Павлик запомнил это утро… Бушевала метель, они видели из окопа только изрезанное стрелковыми ячейками заснеженное поле; кое-где торчали обгоревшие остовы танков, тягачей, автомашин. С минуты на минуту должна была начаться артиллерийская подготовка, бойцы свертывали самокрутки. Боря, фронтовой друг, протянул ему свой кисет, Павлик вынул из кармана кусок газеты, той, в которой была напечатана информация о дружеском визите генерала Сикорского в СССР. Он читал это сообщение с каким-то странным чувством. «Твой генерал», — сказал Боря. «Мой?» Он не хотел признаться даже самому себе, что приезд Сикорского доставил ему удовлетворение, хотя у него не было оснований доверять ни ему, ни кому-либо другому из сопровождавших его генералов и министров, фамилии которых он знал, а деятельность их помнил. Всю свою сознательную жизнь он посвятил борьбе с этими людьми и их правительствами. Подумал про себя: «посвятил», хотя в действительности он отказался от всякого личного счастья, а теперь чувствовал себя в какой-то степени виноватым. «Не мог же я поступить иначе, — рассуждал он. — Но разве я действительно не мог узнать хотя бы того, где и как живет мой сын?» А когда? Четыре года в Равиче [27], потом несколько недель на свободе, когда партия перестала уже существовать и стало очевидным, что Германия вот-вот нападет на Польшу, восемнадцать дней боев в сентябре 1939 года и возвращение во Львов, в котором уже установилась Советская власть. Зося и Збышек живут, наверное, по-прежнему под Калишем. Столько лет прошло уже с тех пор, как Зося заявила, что не хочет больше видеть его. «Я не создана для такой жизни», — говорила она. Действительно, не хотела? А может, надо было… Подумал, что теперь с удовольствием увидел бы своего сына, которого он, собственно говоря, не знал, и его удивила эта неожиданная тоска по нему.

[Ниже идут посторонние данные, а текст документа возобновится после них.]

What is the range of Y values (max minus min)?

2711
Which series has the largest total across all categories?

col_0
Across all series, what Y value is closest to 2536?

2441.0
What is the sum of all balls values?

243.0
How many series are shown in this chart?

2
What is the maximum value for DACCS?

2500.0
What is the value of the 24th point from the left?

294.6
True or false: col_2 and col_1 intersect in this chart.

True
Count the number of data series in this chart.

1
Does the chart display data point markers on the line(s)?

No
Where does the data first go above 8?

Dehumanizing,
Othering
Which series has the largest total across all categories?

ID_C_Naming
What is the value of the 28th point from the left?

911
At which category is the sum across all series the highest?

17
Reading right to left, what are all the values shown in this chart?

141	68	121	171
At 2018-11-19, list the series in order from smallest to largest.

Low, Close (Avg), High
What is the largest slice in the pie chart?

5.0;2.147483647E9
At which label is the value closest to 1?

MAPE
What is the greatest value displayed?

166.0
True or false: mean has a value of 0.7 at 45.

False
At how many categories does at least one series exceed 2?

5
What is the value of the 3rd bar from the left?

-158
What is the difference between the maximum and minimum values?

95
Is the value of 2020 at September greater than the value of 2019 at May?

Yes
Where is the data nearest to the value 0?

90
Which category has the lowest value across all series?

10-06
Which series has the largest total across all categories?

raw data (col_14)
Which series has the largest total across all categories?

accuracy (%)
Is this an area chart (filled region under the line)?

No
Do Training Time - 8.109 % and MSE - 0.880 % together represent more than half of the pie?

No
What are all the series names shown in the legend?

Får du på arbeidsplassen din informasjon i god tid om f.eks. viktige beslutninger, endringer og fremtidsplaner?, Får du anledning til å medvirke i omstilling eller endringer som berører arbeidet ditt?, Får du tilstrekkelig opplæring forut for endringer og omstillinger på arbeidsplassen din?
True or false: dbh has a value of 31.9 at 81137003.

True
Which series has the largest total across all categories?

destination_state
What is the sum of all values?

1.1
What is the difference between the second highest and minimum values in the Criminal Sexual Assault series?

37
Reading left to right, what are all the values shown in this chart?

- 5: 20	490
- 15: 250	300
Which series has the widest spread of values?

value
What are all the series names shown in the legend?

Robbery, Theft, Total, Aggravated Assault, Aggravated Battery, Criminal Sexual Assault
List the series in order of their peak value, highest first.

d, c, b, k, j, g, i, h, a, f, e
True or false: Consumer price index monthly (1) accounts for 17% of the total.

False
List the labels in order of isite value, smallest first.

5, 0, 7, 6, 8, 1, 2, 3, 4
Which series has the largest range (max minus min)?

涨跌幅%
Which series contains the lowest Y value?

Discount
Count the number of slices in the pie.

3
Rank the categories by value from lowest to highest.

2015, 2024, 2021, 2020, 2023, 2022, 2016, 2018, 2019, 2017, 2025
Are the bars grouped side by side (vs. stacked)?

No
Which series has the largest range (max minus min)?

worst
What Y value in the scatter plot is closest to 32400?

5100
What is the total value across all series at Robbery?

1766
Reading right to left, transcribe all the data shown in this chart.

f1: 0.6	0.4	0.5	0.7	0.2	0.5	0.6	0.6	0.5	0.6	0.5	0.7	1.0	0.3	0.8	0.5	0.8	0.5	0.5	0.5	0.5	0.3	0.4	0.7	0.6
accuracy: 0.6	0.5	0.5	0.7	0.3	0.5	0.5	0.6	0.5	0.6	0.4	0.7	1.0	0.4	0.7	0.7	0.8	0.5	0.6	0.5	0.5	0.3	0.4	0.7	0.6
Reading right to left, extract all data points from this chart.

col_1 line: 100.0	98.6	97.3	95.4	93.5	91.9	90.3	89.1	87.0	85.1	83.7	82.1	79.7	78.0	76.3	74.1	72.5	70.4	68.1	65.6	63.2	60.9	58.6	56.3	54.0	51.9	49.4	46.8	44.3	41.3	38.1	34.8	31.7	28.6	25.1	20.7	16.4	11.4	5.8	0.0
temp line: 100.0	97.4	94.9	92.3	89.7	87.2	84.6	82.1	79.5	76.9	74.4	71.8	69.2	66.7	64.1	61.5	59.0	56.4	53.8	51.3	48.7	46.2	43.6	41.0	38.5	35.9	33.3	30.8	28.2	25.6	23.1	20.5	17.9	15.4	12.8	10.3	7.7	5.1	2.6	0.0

Ему удалось вступить в Красную Армию через восемь дней после эвакуации из Львова. Он гордился тем, что его не послали в строительные батальоны, но все время боялся, что могут послать. Эта участь постигла многих его товарищей по партии, которым не доверяли… А почему они должны были им доверять? Людей надо долго проверять… Он повторял про себя эти две фразы, и всякий раз они причиняли ему боль. Но он привык переносить ее, считал себя твердым человеком, убеждал, что должен таким и быть.
Аня, его младшая сестра, которая уехала вместе с ним из Львова и от которой он получал теперь письма из Куйбышева, сказала как-то, когда они еще жили во Львове: «Иногда я думаю, что это не твердость, а бесчувственность». Речь шла о ком-то, с кем обошлись тогда несправедливо, обвинили, возможно, без всяких оснований. Возможно? Нельзя же рисковать, если ставка так велика. Что значит отдельная человеческая жизнь? «Вы говорите о счастье миллионов как о какой-то статистической величине, как будто бы счастье миллионов не складывается из множества индивидуальных радостей отдельных людей».